## [Aufgabenstellung]
Trage alle Zeilen unten zusammen, in denen das Wort „values“ vorkommt, und gib sie unverändert wieder. Groß- und Kleinschreibung ist dabei zu beachten.
____________
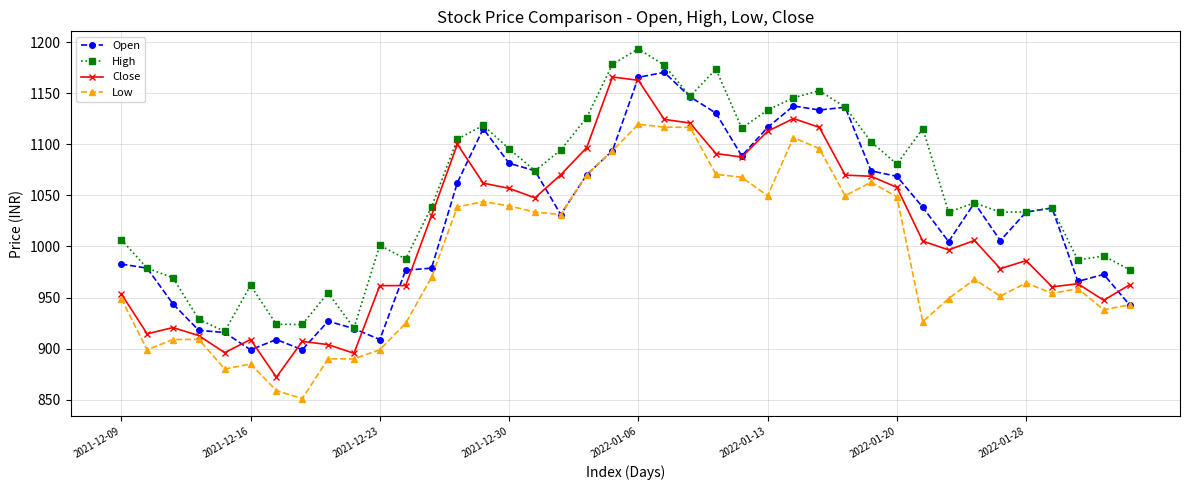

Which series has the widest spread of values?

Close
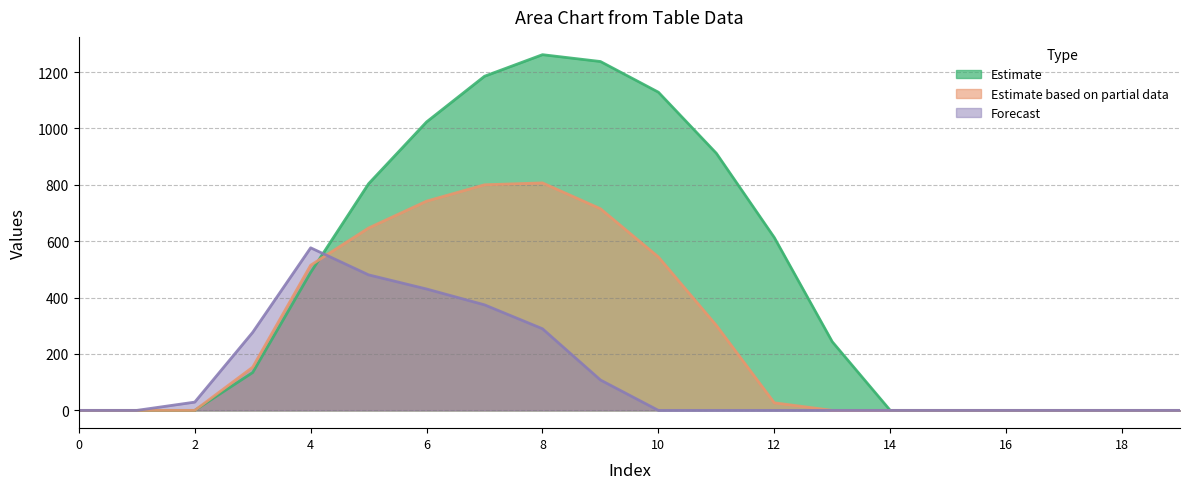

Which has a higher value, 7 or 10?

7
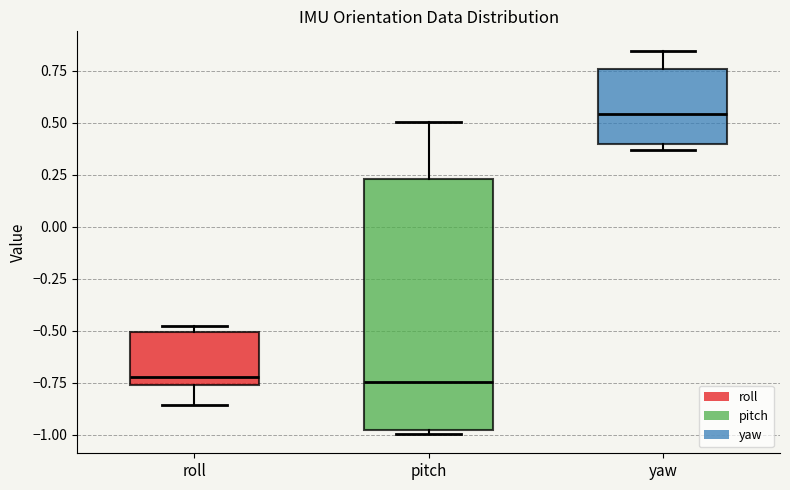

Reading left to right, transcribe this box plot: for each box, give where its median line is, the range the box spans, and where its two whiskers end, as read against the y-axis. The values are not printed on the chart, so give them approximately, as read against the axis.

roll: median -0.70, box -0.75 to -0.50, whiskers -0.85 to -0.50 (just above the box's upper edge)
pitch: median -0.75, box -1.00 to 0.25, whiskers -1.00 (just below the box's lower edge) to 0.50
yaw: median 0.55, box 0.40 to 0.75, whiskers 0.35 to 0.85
____________
## [Antwort folgt]
Which series has the widest spread of values?
Reading left to right, transcribe this box plot: for each box, give where its median line is, the range the box spans, and where its two whiskers end, as read against the y-axis. The values are not printed on the chart, so give them approximately, as read against the axis.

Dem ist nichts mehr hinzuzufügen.